Source data:
┏━━

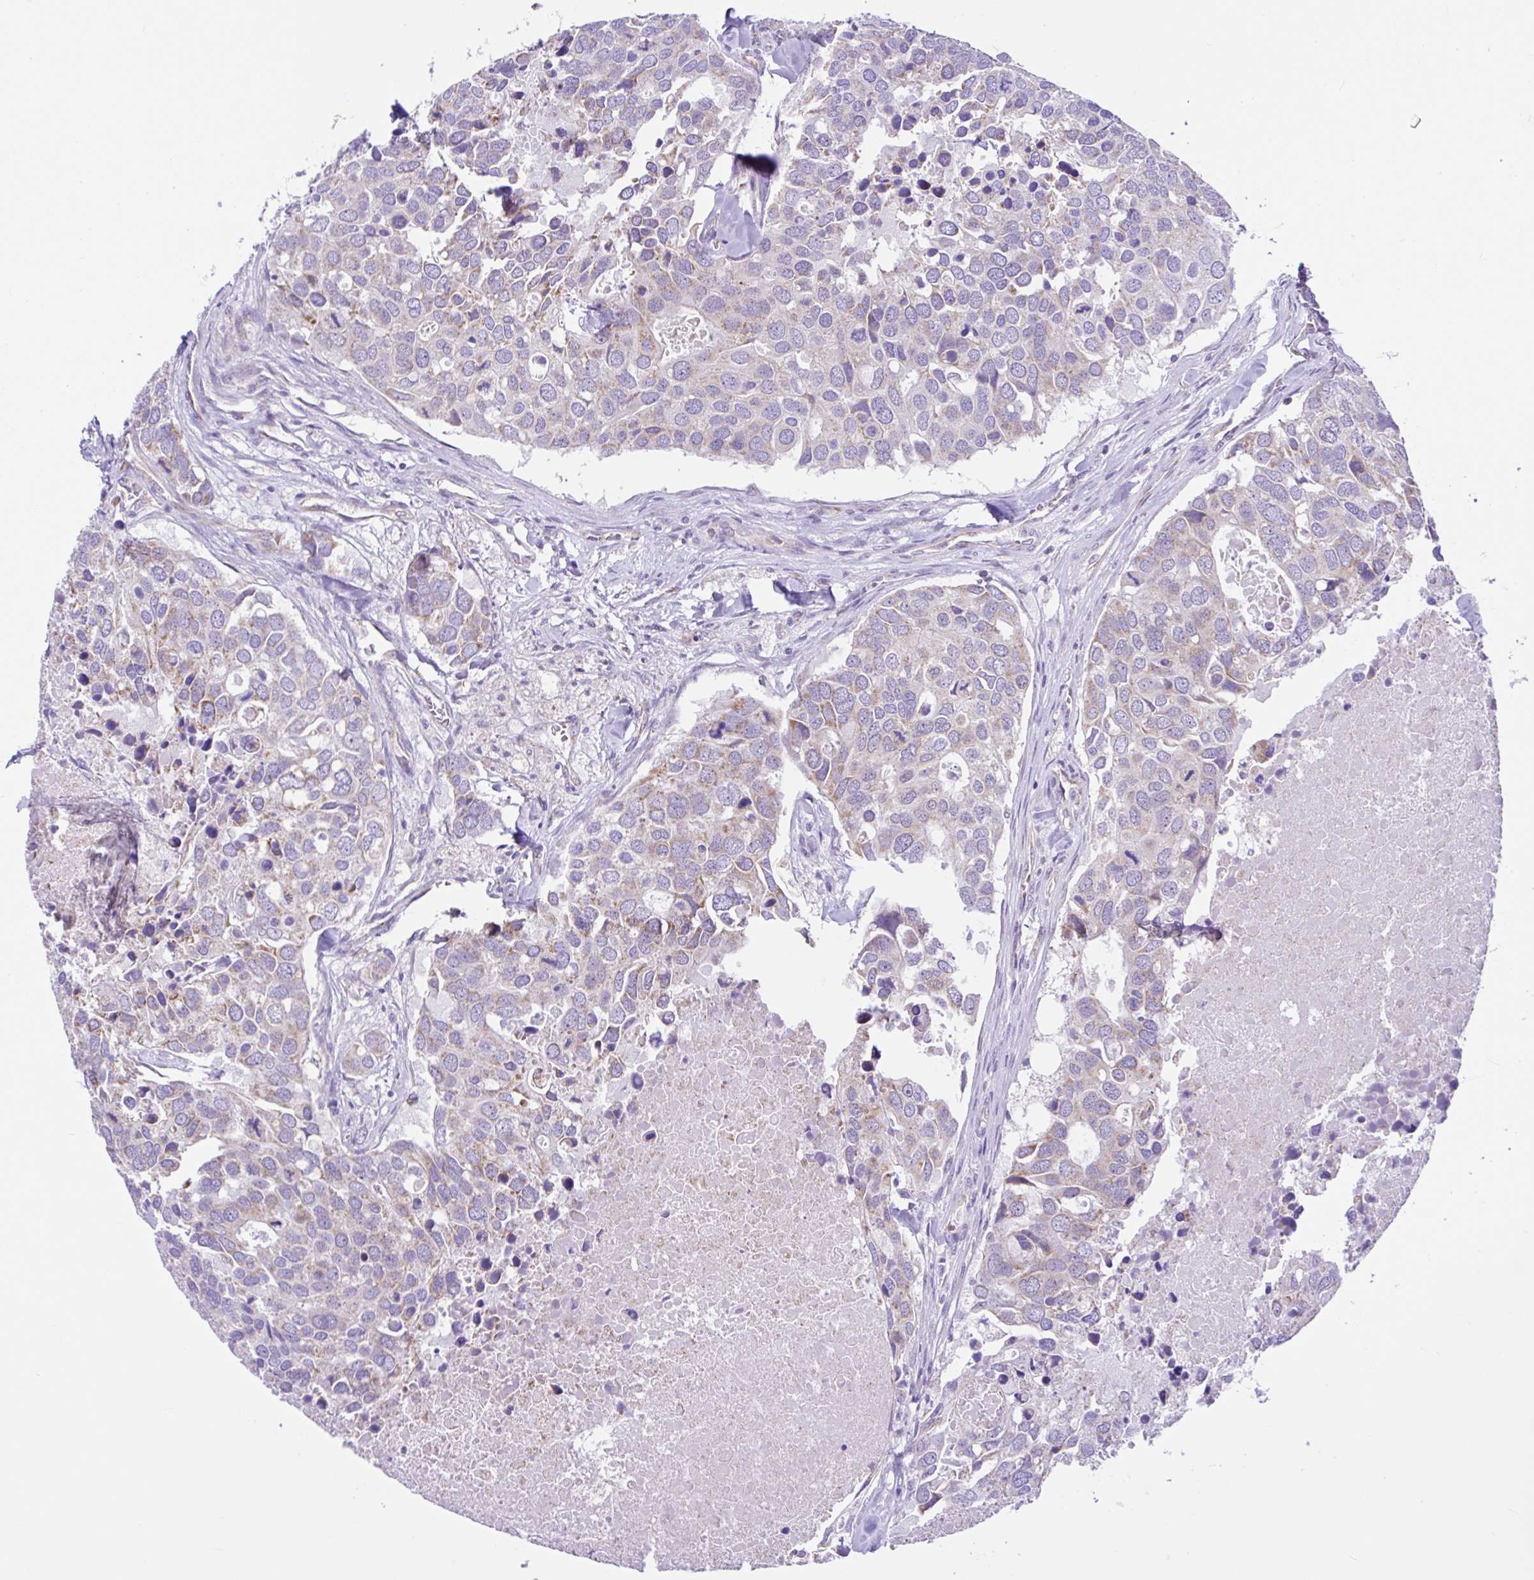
{"staining": {"intensity": "weak", "quantity": "25%-75%", "location": "cytoplasmic/membranous"}, "tissue": "breast cancer", "cell_type": "Tumor cells", "image_type": "cancer", "snomed": [{"axis": "morphology", "description": "Duct carcinoma"}, {"axis": "topography", "description": "Breast"}], "caption": "DAB (3,3'-diaminobenzidine) immunohistochemical staining of breast cancer shows weak cytoplasmic/membranous protein expression in about 25%-75% of tumor cells.", "gene": "NDUFS2", "patient": {"sex": "female", "age": 83}}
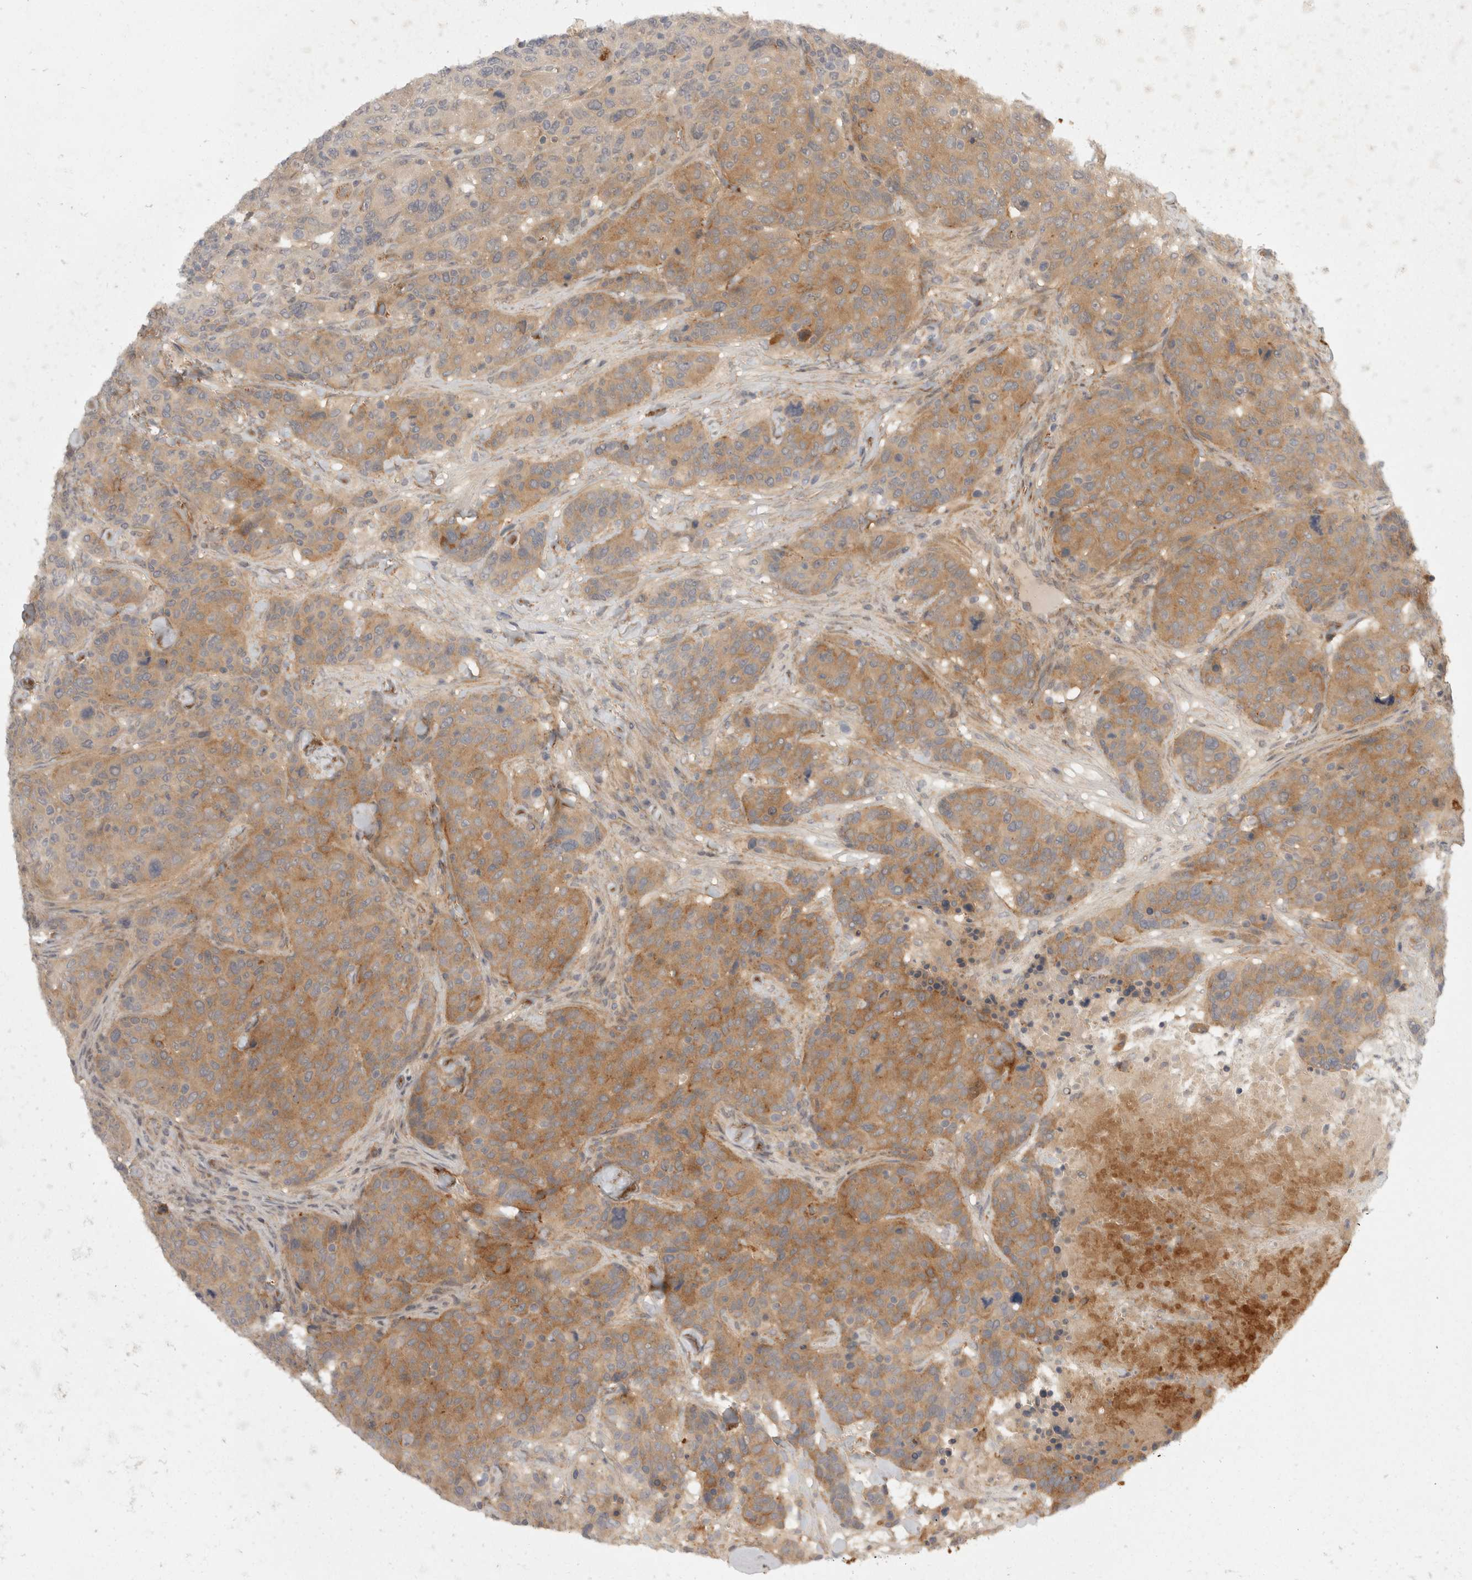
{"staining": {"intensity": "moderate", "quantity": "25%-75%", "location": "cytoplasmic/membranous"}, "tissue": "breast cancer", "cell_type": "Tumor cells", "image_type": "cancer", "snomed": [{"axis": "morphology", "description": "Duct carcinoma"}, {"axis": "topography", "description": "Breast"}], "caption": "A brown stain highlights moderate cytoplasmic/membranous positivity of a protein in human breast cancer (invasive ductal carcinoma) tumor cells. (Stains: DAB in brown, nuclei in blue, Microscopy: brightfield microscopy at high magnification).", "gene": "TOM1L2", "patient": {"sex": "female", "age": 37}}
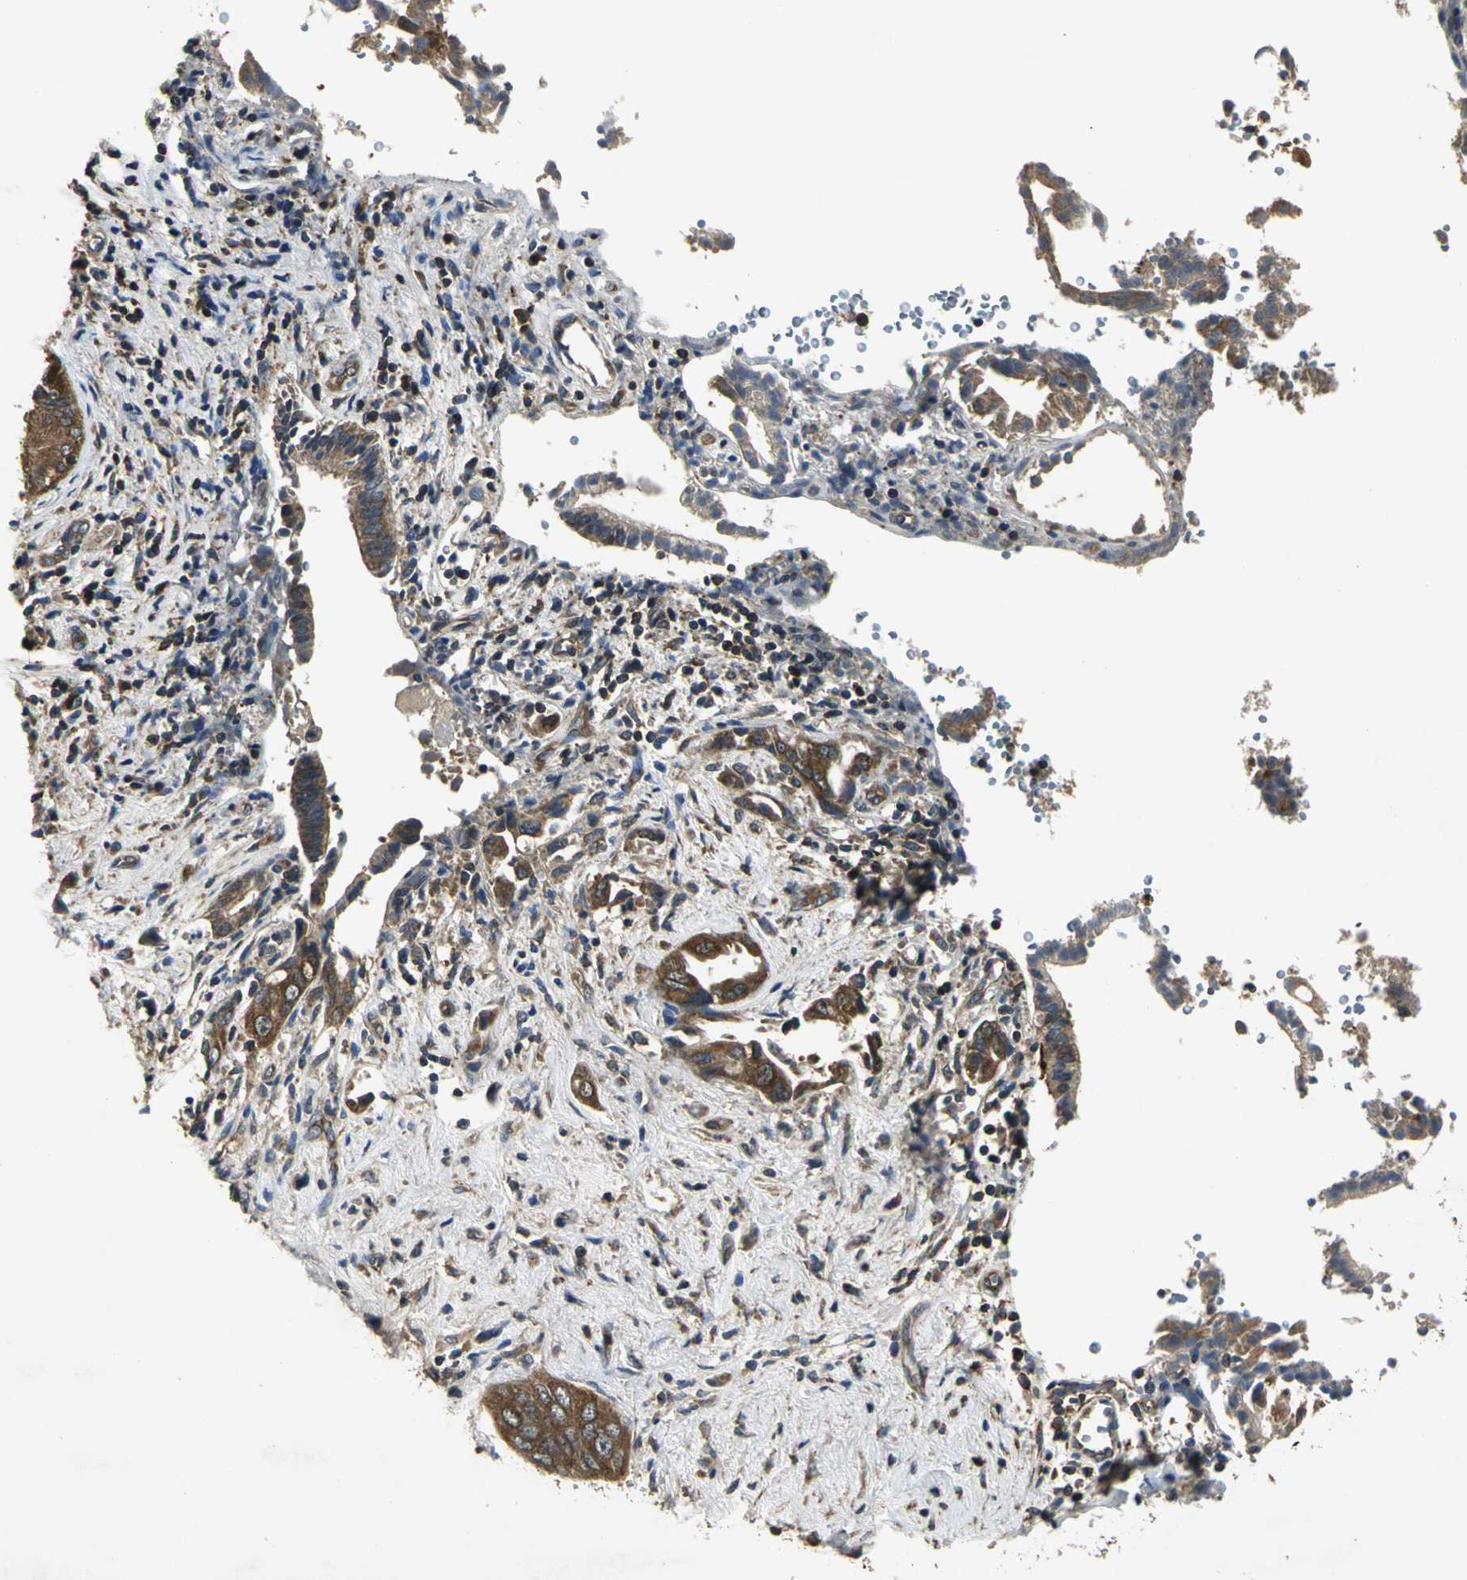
{"staining": {"intensity": "moderate", "quantity": ">75%", "location": "cytoplasmic/membranous"}, "tissue": "liver cancer", "cell_type": "Tumor cells", "image_type": "cancer", "snomed": [{"axis": "morphology", "description": "Cholangiocarcinoma"}, {"axis": "topography", "description": "Liver"}], "caption": "Immunohistochemical staining of human liver cancer displays moderate cytoplasmic/membranous protein positivity in about >75% of tumor cells.", "gene": "IRF3", "patient": {"sex": "male", "age": 58}}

┗━━

Task brief: Output the material word for word, omitting its pictures.

Written solution:
{"staining": {"intensity": "weak", "quantity": "25%-75%", "location": "cytoplasmic/membranous"}, "tissue": "breast cancer", "cell_type": "Tumor cells", "image_type": "cancer", "snomed": [{"axis": "morphology", "description": "Duct carcinoma"}, {"axis": "topography", "description": "Breast"}], "caption": "DAB (3,3'-diaminobenzidine) immunohistochemical staining of breast cancer shows weak cytoplasmic/membranous protein expression in about 25%-75% of tumor cells.", "gene": "NDUFS2", "patient": {"sex": "female", "age": 83}}
{"staining": {"intensity": "moderate", "quantity": "25%-75%", "location": "cytoplasmic/membranous"}, "tissue": "breast cancer", "cell_type": "Tumor cells", "image_type": "cancer", "snomed": [{"axis": "morphology", "description": "Duct carcinoma"}, {"axis": "topography", "description": "Breast"}], "caption": "A brown stain highlights moderate cytoplasmic/membranous positivity of a protein in human breast cancer (invasive ductal carcinoma) tumor cells. (Stains: DAB in brown, nuclei in blue, Microscopy: brightfield microscopy at high magnification).", "gene": "TOM1L2", "patient": {"sex": "female", "age": 37}}
{"staining": {"intensity": "moderate", "quantity": ">75%", "location": "cytoplasmic/membranous"}, "tissue": "liver cancer", "cell_type": "Tumor cells", "image_type": "cancer", "snomed": [{"axis": "morphology", "description": "Cholangiocarcinoma"}, {"axis": "topography", "description": "Liver"}], "caption": "Immunohistochemical staining of human liver cancer displays moderate cytoplasmic/membranous protein positivity in about >75% of tumor cells.", "gene": "IRF3", "patient": {"sex": "male", "age": 58}}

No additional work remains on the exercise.